How is prostate cancer diagnosed?
A sample of tissue is removed from the body by a biopsy, and then viewed with a microscope. A thick needle biopsy is the primary method used to diagnose prostate cancer.
The biopsy alone takes about ten minutes, and is usually done in the doctor's office. Antibiotics are likely to be given before the biopsy, and possibly for a day or two after the procedure, to reduce the risk of infection.
Even if many samples are taken, biopsies can bypass the cancer, sometimes if none of the biopsy needles reaches it. This is known as false negative result. If your doctor still suspects that you have prostate cancer (for example, because your PSA is very high), it may be necessary to repeat the biopsy to find out if there is cancer.
What is Fusion Biopsy?
The new standard in prostate imaging for cancer screening is multiparametric magnetic resonance imaging. Until now, urologists have not been able to effectively use this specific information to guide their biopsies. Fusion systems are changing this with powerful but easy-to-use tools for image fusion between MRI and transrectal ultrasound for biopsy orientation.

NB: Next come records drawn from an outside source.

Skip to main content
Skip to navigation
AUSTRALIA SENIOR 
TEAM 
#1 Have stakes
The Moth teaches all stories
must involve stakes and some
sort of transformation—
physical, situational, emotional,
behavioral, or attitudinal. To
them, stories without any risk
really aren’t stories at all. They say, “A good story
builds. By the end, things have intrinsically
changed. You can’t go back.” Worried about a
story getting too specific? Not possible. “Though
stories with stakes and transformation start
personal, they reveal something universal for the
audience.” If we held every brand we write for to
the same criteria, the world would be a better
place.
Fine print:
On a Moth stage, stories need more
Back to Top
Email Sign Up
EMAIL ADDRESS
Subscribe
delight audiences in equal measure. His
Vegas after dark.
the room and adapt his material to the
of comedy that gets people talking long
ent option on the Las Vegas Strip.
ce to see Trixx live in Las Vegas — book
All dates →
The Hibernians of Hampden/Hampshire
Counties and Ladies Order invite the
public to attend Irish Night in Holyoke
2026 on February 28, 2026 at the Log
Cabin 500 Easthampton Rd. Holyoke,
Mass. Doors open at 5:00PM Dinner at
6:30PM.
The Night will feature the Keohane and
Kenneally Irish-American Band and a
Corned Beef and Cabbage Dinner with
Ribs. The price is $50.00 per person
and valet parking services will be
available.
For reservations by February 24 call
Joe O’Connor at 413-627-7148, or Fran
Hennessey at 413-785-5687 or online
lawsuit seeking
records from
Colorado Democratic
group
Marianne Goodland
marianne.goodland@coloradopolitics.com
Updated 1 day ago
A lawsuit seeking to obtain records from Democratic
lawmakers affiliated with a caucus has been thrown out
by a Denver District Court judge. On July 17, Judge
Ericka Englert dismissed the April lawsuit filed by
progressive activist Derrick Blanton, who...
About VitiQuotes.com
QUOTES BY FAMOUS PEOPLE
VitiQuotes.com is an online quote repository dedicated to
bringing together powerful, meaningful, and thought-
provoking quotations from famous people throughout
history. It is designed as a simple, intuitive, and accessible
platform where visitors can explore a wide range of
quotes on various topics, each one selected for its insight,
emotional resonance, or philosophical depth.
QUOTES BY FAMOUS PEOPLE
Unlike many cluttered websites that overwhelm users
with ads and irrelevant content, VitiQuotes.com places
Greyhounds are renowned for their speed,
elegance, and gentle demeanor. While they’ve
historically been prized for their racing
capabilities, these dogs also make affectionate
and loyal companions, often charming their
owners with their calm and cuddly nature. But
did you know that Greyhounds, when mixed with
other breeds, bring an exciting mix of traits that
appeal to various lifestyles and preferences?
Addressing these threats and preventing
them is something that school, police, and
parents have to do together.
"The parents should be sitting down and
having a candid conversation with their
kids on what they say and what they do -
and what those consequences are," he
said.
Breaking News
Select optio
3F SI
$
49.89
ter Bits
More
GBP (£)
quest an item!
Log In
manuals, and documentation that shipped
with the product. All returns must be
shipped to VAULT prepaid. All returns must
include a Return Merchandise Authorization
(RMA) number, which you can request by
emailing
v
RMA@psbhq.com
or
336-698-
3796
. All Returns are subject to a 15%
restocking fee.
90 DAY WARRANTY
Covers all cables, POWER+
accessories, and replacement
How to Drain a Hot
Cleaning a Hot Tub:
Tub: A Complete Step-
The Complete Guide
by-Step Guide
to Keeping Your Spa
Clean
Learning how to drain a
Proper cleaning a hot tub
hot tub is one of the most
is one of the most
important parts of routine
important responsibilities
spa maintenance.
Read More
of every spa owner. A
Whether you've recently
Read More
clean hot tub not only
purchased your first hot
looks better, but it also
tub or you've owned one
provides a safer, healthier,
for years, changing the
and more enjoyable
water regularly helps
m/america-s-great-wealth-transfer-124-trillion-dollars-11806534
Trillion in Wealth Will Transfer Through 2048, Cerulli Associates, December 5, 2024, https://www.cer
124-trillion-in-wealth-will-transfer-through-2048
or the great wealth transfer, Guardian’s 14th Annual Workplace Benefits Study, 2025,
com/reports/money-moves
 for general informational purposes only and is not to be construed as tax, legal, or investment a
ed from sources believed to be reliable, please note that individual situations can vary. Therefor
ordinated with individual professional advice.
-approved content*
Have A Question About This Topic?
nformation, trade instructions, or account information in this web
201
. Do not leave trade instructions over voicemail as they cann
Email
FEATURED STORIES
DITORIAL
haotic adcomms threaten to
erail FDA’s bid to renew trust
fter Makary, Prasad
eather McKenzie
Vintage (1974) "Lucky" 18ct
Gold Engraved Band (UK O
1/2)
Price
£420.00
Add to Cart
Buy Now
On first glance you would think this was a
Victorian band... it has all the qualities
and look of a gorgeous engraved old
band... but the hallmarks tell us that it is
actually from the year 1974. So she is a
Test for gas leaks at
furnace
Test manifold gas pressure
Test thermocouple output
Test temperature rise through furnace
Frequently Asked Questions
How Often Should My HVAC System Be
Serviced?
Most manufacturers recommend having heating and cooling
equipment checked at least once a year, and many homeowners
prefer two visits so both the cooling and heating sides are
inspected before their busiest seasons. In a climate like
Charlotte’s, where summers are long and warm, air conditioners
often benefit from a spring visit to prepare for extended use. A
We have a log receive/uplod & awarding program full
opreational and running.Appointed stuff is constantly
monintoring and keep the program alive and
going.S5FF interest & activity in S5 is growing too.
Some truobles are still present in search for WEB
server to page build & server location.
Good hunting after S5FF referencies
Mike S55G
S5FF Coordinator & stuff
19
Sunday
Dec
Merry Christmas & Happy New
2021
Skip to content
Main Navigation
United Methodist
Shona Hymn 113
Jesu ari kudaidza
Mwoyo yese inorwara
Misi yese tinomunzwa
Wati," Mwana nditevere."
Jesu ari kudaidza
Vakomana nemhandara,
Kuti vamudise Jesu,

Firstly, with the MRI we obtain images of the prostate where we can see areas with high, low or no suspicion that there is a tumor in the prostate. Then, at the time of the biopsy, the images obtained in the resonance. This allows marking the areas of the prostate where there is suspicion that the tumor is.
Finally, a biopsy is done perineal (avoiding the rectum). In this way, the accuracy of the final results is more than doubled, and only the essential punctures are performed, directed directly to the area where the cancer is suspected.
What is focal prostate cancer treatment?
Focal therapy aims to treat prostate cancer with a similar approach to other solid organ malignancies. The treatment is directed to the cancerous area and surrounding normal tissues, in order to preserve the tissue and, as a consequence, the function of the organ. By avoiding damage to the entire prostate, the risk of damage to the nerves, muscles, urinary sphincter, bladder and rectum neighbors can be greatly reduced.
There are different sources of energy that we can use, mainly HIFU and cryotherapy.
HIFU (High Intensity Focused Ultrasound) was developed in the early 1990s by the Inserm (French Institute for Medical Research), HCL (Lyon University Hospitals) and EDAP TMS. It has been used routinely for over twenty years worldwide, with more than forty thousand treatments carried out on three generations of commercial devices, Ablatherm® Maxis (from 1993 to 2005), Ablatherm® composed of images (since 2005) and focal One® (since 2013) to treat prostate cancer by creating a precise and irreversible coagulation necrosis of the target tissue, while preserving the surrounding tissue.
In 1996, cryoablation of the prostate was recognized as a treatment option for prostate cancer by the American Association of Urology (AUA), and was no longer considered as experimental. Prostate cryosurgery consists of the in situ and controlled freezing of the prostatic tissue, with the purpose of producing ablation of part or all of the prostate gland to achieve the eradication of the disease and, at the same time, preserve the anatomical integrity of the neighboring structures. The destructive effects of cryosurgery can be grouped into two mechanisms: cell damage and vascular damage.
Focal therapy in prostate cancer is being shown as a strong alternative to radical treatment because it could preserve sexual function and urinary continence. However, large-scale validation studies are needed to be able to offer it in a standardized way.